1. A process for improving the corrosion resistance of stainless steel powder moldings characterized by combining said powder before molding with 8 to 16% by weight of an additive consisting of by weight 2 to 30% of tin and 98 to 70% of at least one of copper and nickel.

2. A process according to claim 1, characterized in that said additive comprises by weight about 8% tin, about 15% nickel and about 77% copper.

3. A process according to claim 1, characterized in that said additive comprises by weight about 4.5% tin, about 7.5% nickel and about 88% copper.

4. A process according to claim 1, characterized in that said additive is blended in particulate form with said stainless steel powder.

5. A process according to claim 4, characterized in that said additive particles have a size of about 500 mesh or finer.

6. A process for preparing stainless steel moldings of enhanced corrosion resistance, characterized by combining stainless steel powder with 8 to 16% by weight of an additive of, by weight, 2 to 30% of tin and 93 to 70% of at least one of copper and nickel, compacting said combined powder at high pressure, and heating said compact to sintering temperature.

7. A process according to claim 6, characterized in that said additive is blended in particulate form with said stainless steel powder.

8. A molding composition characterized by comprising stainless steel powder and 8 to 16% by weight of an additive of, by weight, 2 to 30% tin and 98 to 70% of at least one of copper and nickel.

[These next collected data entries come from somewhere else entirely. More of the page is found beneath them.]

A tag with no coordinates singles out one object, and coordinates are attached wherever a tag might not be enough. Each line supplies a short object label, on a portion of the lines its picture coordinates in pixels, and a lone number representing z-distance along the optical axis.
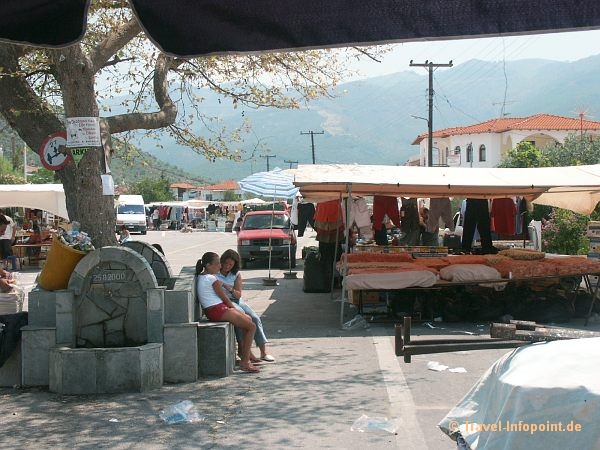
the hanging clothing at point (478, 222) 16.50
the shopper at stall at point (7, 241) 21.89
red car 24.91
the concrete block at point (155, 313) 8.41
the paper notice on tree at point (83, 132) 9.12
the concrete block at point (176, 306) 8.56
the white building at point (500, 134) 74.75
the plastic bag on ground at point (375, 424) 6.59
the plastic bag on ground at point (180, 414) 6.93
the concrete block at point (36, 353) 8.30
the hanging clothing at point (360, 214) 15.59
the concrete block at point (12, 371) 8.45
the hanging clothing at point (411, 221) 20.42
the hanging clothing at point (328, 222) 17.89
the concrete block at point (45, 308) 8.39
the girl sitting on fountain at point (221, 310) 9.27
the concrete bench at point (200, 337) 8.48
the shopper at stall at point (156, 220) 72.38
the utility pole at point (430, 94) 39.02
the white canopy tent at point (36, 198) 24.80
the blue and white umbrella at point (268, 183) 17.95
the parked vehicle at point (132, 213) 52.73
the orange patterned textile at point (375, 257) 13.48
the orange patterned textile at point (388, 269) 12.52
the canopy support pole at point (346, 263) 12.22
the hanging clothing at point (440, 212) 18.67
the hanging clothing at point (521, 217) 17.97
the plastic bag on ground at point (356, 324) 12.29
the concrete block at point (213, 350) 8.73
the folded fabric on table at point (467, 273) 12.67
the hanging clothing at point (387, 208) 18.09
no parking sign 9.30
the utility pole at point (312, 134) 84.65
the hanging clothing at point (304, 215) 22.31
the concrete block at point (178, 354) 8.47
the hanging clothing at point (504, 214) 17.69
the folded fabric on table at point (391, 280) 12.23
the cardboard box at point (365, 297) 13.39
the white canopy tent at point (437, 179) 12.12
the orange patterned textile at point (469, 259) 13.37
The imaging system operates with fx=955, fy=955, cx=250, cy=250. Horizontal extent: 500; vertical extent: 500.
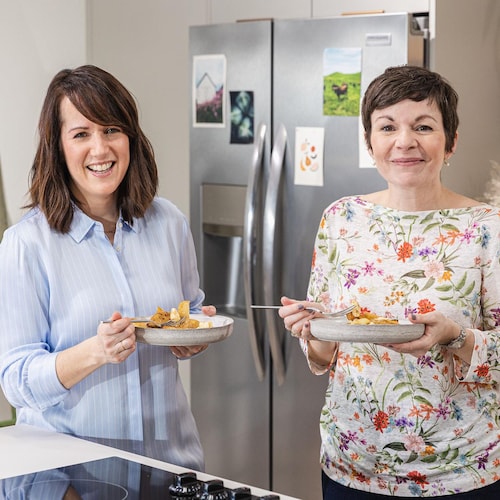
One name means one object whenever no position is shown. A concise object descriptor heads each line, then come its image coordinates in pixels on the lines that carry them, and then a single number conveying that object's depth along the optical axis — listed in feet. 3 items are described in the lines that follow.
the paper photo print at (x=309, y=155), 10.02
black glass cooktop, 4.96
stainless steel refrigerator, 9.85
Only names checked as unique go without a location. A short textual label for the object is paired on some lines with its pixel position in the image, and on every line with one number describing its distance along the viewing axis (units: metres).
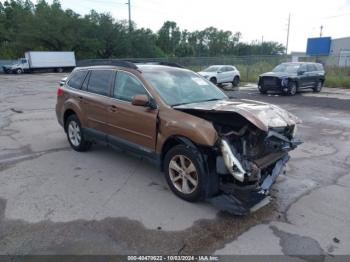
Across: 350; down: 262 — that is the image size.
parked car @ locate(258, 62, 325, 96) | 16.34
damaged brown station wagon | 3.58
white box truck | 41.03
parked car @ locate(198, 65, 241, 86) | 20.33
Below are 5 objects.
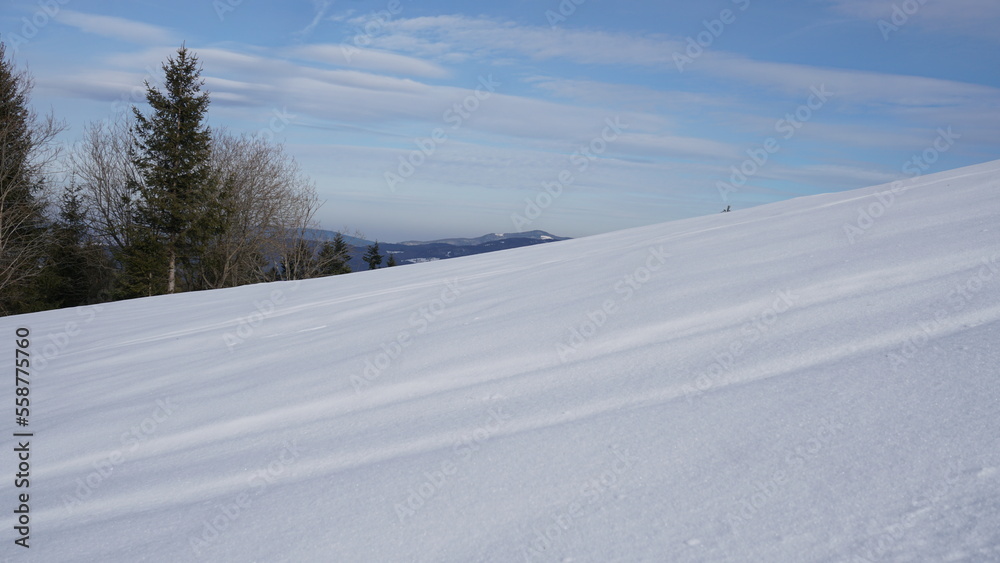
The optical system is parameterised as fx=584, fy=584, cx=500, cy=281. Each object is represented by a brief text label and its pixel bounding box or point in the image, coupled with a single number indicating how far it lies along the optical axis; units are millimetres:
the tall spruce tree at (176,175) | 20500
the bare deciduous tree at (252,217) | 22344
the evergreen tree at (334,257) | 26625
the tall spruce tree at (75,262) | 19938
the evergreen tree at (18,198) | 16922
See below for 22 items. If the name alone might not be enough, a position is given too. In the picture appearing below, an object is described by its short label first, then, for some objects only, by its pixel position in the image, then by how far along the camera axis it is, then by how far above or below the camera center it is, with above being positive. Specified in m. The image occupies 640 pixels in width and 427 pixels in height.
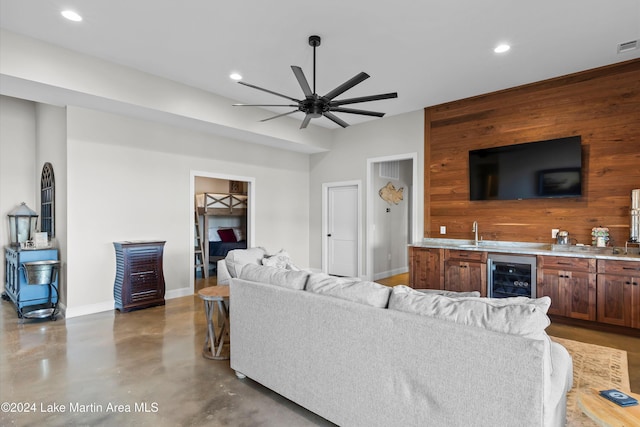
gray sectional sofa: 1.37 -0.71
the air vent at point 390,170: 6.87 +0.90
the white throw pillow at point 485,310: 1.40 -0.46
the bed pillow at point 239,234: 8.38 -0.56
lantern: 5.00 -0.19
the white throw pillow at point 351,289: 1.86 -0.46
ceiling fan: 2.91 +1.08
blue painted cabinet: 4.22 -0.95
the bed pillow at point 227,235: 8.05 -0.57
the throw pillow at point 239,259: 3.72 -0.55
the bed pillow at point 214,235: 8.20 -0.57
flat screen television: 4.22 +0.57
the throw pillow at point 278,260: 3.61 -0.55
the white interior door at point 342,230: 6.88 -0.39
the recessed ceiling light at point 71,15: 3.03 +1.81
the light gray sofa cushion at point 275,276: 2.25 -0.46
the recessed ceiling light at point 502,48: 3.57 +1.78
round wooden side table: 2.98 -1.01
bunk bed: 7.10 -0.25
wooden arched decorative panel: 4.69 +0.17
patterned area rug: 1.63 -0.99
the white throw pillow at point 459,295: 2.43 -0.62
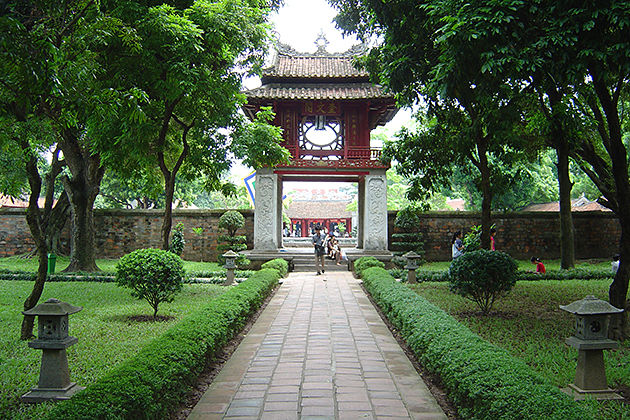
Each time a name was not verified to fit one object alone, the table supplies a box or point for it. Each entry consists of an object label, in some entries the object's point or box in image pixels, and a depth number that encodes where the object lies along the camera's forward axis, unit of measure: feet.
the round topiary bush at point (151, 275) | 23.44
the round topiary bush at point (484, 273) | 23.91
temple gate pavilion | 54.65
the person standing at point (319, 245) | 46.10
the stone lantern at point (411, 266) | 39.78
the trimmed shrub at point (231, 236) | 57.26
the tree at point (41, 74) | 13.76
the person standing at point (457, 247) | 41.72
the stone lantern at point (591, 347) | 13.11
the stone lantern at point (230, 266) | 38.99
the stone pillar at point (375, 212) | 55.31
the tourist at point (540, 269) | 45.47
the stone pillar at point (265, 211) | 54.49
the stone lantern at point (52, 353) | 13.07
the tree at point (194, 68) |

9. A product having improved corrosion resistance to sulfuric acid of up to 30% by weight and comprising a pressed, sintered composition of a stainless steel powder and 8 to 16% by weight of an additive of, by weight, 2 to 30% tin and 98 to 70% of at least one of copper and nickel.

10. A product according to claim 9, characterized in that said additive comprises by weight 4 to 8% tin, 6 to 15% nickel, and the balance copper.

11. A process according to any one of claims 1 to 7, wherein the additive is an alloy of tin and at least one of copper and nickel.

12. A process according to any one of claims 1 to 7, wherein the tin and at least one of copper and nickel are added one at a time or as a physical blend to the stainless steel powder.